Of the records that follow, copy only the lines from the line containing "po 4 týdnech" to the line containing "nicht ohne Ihre Einwilligung weiter.", both included, exactly as written.

★ ★ ★ ★ ★ ★ ★

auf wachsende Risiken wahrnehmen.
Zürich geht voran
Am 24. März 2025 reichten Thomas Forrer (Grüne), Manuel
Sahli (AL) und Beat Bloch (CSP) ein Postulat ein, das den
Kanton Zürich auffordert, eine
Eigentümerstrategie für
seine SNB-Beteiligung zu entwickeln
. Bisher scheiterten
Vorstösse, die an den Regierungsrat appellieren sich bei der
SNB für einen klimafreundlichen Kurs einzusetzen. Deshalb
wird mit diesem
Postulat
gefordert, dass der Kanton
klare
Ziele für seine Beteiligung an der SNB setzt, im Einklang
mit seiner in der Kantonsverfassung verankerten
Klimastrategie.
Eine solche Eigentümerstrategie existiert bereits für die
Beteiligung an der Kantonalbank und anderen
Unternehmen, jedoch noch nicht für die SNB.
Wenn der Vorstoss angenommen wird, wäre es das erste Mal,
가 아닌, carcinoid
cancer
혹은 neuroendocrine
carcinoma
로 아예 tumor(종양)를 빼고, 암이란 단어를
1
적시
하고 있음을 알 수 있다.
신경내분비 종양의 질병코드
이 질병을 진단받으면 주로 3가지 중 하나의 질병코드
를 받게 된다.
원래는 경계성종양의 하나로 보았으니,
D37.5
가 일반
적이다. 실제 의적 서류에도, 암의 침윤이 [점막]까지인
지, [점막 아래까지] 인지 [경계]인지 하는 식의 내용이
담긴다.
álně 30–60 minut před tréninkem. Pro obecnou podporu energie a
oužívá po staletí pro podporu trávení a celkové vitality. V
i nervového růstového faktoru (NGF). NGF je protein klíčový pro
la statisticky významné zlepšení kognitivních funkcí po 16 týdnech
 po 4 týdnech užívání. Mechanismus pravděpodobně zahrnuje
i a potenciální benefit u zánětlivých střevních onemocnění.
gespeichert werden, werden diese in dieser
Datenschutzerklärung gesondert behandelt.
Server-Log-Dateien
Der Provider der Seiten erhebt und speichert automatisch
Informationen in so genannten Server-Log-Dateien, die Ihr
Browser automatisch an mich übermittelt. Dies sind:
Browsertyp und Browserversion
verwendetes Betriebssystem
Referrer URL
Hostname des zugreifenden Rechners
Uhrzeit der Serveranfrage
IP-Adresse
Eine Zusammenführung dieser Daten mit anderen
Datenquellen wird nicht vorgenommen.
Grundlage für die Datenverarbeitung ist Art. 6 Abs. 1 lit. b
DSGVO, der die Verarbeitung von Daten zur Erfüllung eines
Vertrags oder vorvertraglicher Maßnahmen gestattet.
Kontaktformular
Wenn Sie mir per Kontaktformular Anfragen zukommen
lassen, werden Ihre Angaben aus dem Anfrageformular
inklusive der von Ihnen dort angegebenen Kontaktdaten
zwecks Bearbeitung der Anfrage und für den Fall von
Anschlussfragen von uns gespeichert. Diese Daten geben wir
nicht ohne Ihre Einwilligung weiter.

★ ★ ★ ★ ★ ★ ★

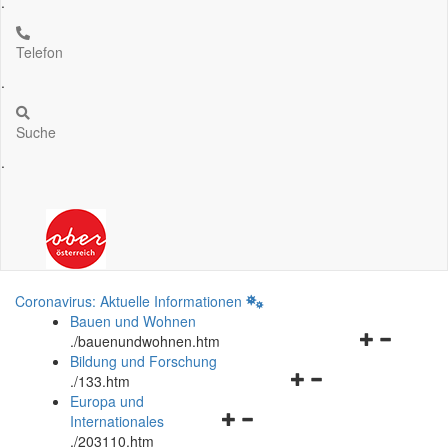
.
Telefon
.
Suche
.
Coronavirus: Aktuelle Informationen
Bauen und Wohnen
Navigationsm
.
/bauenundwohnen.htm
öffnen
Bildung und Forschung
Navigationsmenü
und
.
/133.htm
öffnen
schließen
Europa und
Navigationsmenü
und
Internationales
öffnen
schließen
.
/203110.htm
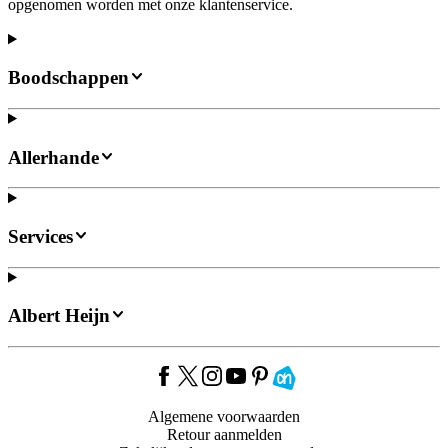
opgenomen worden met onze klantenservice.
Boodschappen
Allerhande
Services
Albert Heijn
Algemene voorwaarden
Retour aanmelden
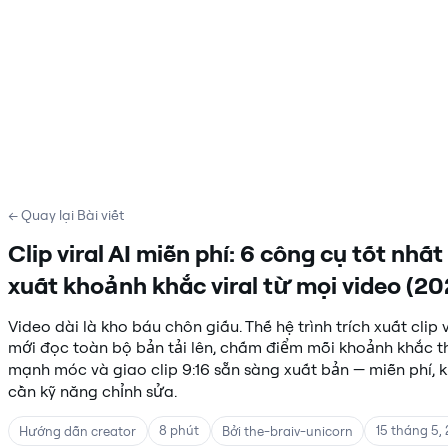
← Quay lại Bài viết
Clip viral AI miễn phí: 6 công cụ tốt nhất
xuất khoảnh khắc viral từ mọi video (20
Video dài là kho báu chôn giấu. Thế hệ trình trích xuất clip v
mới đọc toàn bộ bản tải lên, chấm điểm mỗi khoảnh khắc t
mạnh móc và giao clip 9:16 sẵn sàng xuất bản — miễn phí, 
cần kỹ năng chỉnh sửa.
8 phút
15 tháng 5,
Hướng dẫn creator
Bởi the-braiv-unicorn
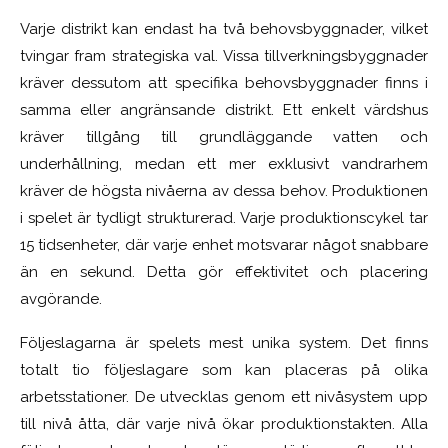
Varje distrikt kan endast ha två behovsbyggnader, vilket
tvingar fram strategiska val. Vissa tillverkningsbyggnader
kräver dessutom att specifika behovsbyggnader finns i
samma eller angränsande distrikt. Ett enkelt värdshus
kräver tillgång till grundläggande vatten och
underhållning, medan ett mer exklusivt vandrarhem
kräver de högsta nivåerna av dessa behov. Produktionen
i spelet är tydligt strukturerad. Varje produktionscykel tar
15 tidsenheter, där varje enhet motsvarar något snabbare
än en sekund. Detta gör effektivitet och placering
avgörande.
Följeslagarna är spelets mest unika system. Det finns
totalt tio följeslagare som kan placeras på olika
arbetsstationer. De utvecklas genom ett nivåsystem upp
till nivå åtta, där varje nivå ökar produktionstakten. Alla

★ ★ ★ ★ ★ ★ ★

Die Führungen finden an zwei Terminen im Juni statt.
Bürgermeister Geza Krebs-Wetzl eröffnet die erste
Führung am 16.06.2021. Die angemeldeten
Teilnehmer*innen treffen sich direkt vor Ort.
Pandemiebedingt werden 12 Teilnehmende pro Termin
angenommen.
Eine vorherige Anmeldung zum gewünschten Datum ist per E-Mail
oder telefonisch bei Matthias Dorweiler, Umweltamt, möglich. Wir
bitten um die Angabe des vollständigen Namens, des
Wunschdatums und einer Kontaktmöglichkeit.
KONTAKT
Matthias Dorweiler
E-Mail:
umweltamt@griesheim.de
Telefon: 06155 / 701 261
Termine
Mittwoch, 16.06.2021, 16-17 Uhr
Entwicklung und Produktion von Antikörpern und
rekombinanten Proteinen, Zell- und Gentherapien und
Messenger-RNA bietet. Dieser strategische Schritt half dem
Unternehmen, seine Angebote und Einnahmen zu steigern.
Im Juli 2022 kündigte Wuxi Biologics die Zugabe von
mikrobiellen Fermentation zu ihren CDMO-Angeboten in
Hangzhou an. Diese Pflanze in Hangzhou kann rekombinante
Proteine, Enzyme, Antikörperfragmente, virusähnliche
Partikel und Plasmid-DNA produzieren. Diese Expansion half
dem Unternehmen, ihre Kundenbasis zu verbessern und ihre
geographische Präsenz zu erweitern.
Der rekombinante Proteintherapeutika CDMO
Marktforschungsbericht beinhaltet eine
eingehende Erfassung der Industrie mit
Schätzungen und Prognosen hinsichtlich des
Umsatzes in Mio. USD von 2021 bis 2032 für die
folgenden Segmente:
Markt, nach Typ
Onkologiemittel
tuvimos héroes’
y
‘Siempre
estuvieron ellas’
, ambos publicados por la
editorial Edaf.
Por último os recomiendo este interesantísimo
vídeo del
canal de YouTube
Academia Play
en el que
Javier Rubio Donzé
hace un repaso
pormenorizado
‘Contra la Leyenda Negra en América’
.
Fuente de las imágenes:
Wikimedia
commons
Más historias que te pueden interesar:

★ ★ ★ ★ ★ ★ ★

# TASK SOLUTION:
 po 4 týdnech užívání. Mechanismus pravděpodobně zahrnuje
i a potenciální benefit u zánětlivých střevních onemocnění.
gespeichert werden, werden diese in dieser
Datenschutzerklärung gesondert behandelt.
Server-Log-Dateien
Der Provider der Seiten erhebt und speichert automatisch
Informationen in so genannten Server-Log-Dateien, die Ihr
Browser automatisch an mich übermittelt. Dies sind:
Browsertyp und Browserversion
verwendetes Betriebssystem
Referrer URL
Hostname des zugreifenden Rechners
Uhrzeit der Serveranfrage
IP-Adresse
Eine Zusammenführung dieser Daten mit anderen
Datenquellen wird nicht vorgenommen.
Grundlage für die Datenverarbeitung ist Art. 6 Abs. 1 lit. b
DSGVO, der die Verarbeitung von Daten zur Erfüllung eines
Vertrags oder vorvertraglicher Maßnahmen gestattet.
Kontaktformular
Wenn Sie mir per Kontaktformular Anfragen zukommen
lassen, werden Ihre Angaben aus dem Anfrageformular
inklusive der von Ihnen dort angegebenen Kontaktdaten
zwecks Bearbeitung der Anfrage und für den Fall von
Anschlussfragen von uns gespeichert. Diese Daten geben wir
nicht ohne Ihre Einwilligung weiter.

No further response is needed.